# Texas male making everyone cower. What to do?



## boose1357 (Jan 14, 2008)

My male Texas running the whole tank crazy. If any of the other fish try and come out in the open he will chase them into a bush or to the top of the tank. And now my Texas' wont mate anymore since I put the JDs in there. Judging by the video what should I do? I am taking both plecos out so that might give me some room to work with. Will the two ever live in peace or should I take the JDs out? Let me know what you think. Thx again


----------



## gage (Feb 7, 2007)

get rid of the trouble maker or the ones being chased.


----------



## cage623 (Feb 2, 2008)

Are you talking abou the 55 in your tanks section? As much as I really like the way you aquascaped that tank it would only work for one pair of larger cichlids. You need to pick either the JD's or Texas, IMO.


----------



## dwarfpike (Jan 22, 2008)

You would think at both their smaller size it would work if they were both introduced at the same time to the tank ... but one major problem is the texas are large enough to pair and breed, which I know they have ... and the dempsies aren't ... texas mature much much faster and easily will claim a whole 55 to themselves once they do.

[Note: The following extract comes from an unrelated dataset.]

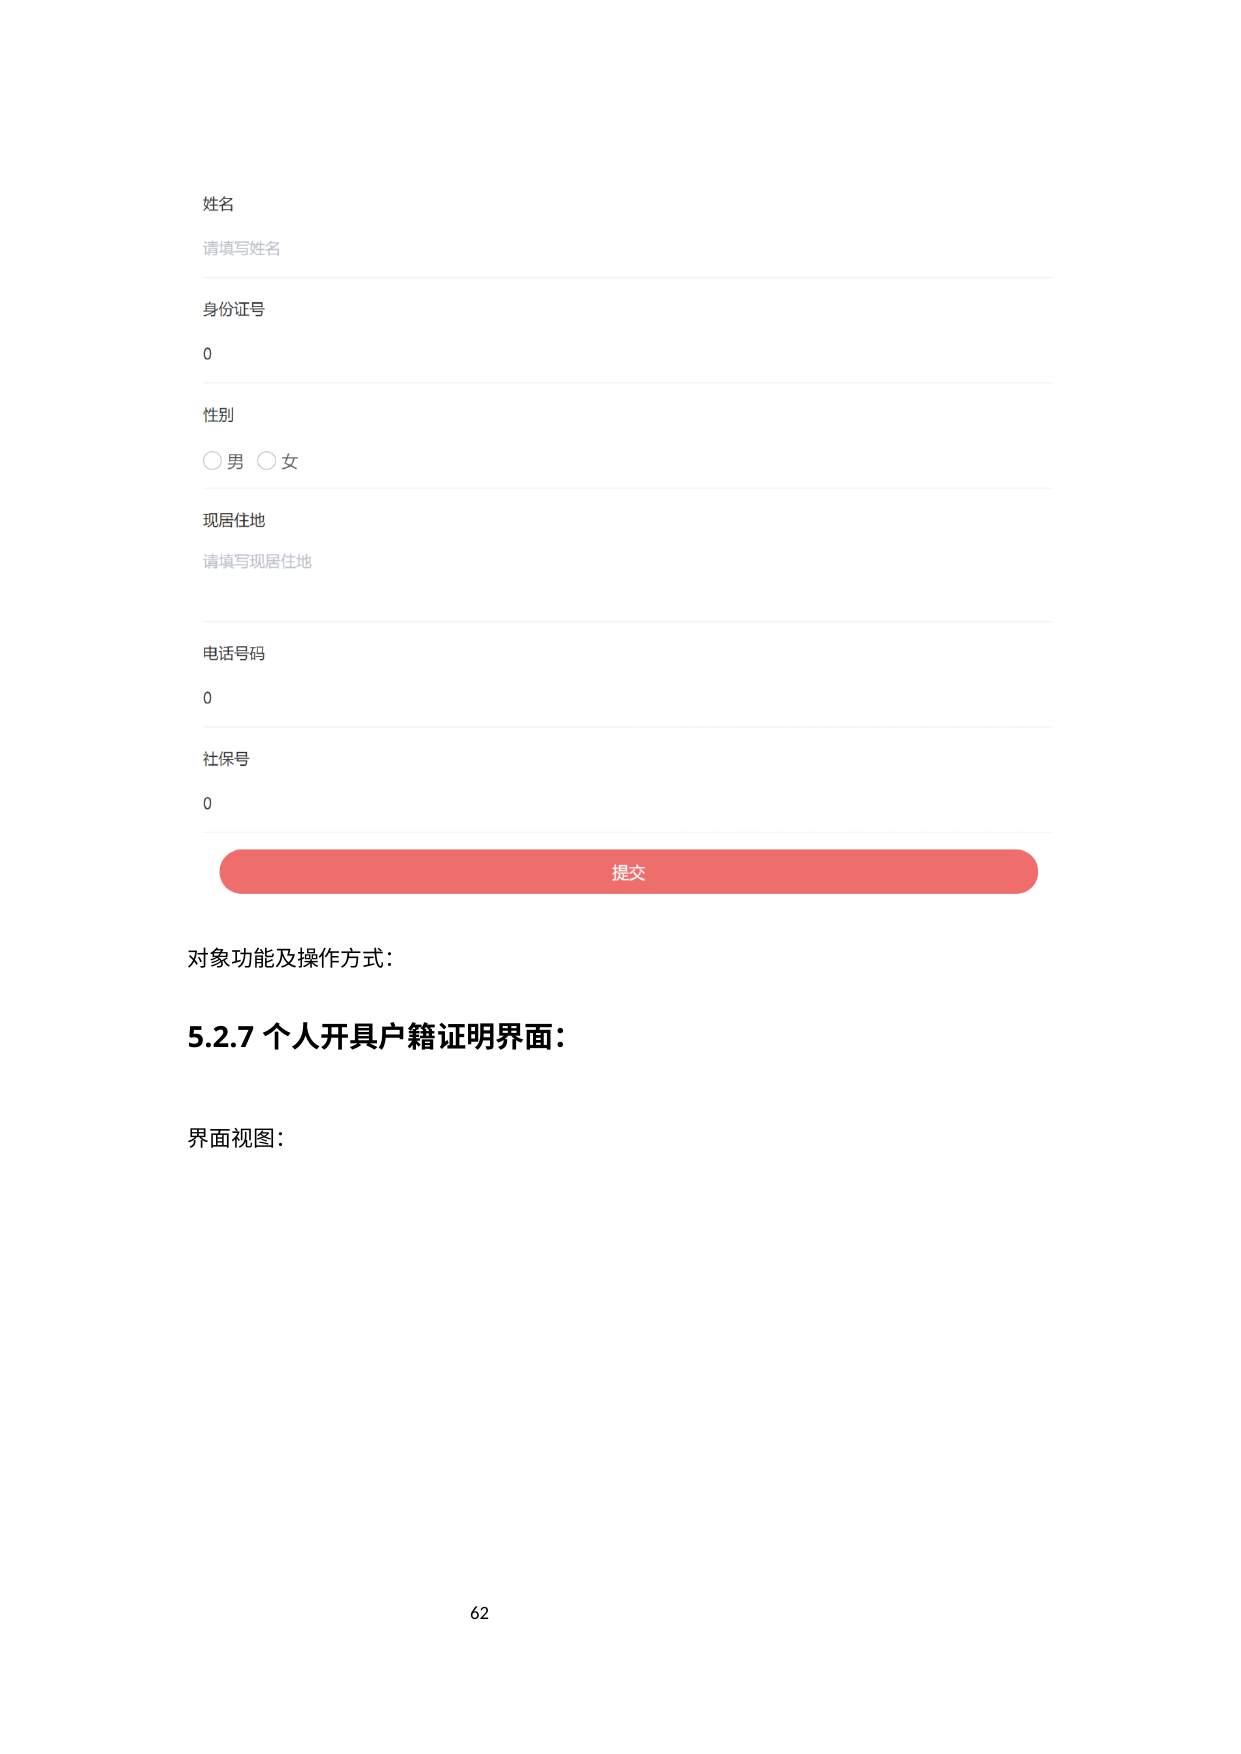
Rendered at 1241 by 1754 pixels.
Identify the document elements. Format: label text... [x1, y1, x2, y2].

You may need to seperate them until/if the dempsies pair up, then try again in a larger tank, probably a 6 footer .. introducing them at the same time, or even the dempsies first as they are much less aggressive than texas cichlids are.


----------



## Natalie (Jun 11, 2007)

From the experiences I've had with Texas, certain males can be relentless in their aggression. I have a male who will not tolerate any tankmates no matter what the tank size is. That might be the case with your male; if so, the only solution is to separate him and his girl from those JDs.


----------



## boose1357 (Jan 14, 2008)

rgr that. I knew it would come to this but oh well. Oh and my male Texas is just like your talkin bout Natalie. Mean son of a gun. Well thx again guys. Knew I should have waited on my JDs.


----------



## CiChLiD LoVeR128 (Mar 22, 2006)

I would say remove the Male Texas to a different tank or get a divider. He will mate its just like I stated before the Female isn't ready yet and you need to give her time. Right now he is on his own terms and everyone is in his territory which he established while spawning! He is the dominant fish of the pair and he sees all the others as just someone he can push around. Also I read that you just recently added the JD's so he established his territory and they are intruders.

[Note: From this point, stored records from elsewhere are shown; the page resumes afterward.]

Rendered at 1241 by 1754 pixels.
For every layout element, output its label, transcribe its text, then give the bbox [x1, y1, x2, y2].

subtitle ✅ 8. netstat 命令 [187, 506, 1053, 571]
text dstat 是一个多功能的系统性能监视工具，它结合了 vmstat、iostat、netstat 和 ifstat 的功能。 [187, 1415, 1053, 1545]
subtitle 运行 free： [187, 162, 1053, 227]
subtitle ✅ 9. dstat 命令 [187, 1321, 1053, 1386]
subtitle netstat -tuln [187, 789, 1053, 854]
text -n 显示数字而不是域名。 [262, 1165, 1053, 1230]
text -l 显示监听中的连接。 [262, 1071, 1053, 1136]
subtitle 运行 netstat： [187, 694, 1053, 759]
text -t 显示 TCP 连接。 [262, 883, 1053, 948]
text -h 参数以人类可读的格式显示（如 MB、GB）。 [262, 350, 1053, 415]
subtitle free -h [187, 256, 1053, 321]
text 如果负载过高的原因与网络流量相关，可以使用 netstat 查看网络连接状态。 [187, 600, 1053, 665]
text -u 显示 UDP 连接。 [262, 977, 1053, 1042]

As we all noticed during the spawning video he was really crazy! A lot crazier than my old Male. He has A LOT of aggression and right now your seeing his normal aggression which is A TON!! I would remove or divide him. And I would also advise to get rid of the JD's and just keep the tank for the Texas pair! And divide the Male and Female off for maybe 2 weeks before trying to see if she is ready or not. Just my thought!

Also I am rather confused on what you are planning with these tanks. As they spawned in one tank and removed them to this one. So are you using the other tank where the spawned in as a Growout Tank? And what were you planning on doing with the JD's? Personally to make it easier on the fish and you so you aren't constantly moving them about. Just keep one tank for the pair where they will keep spawning in and have a tank up for the fry and catch the fry when you want to seperate them. Just my thought on that as well! Its stressful on the fish when you keep catching them and moving them to different enviornments!


----------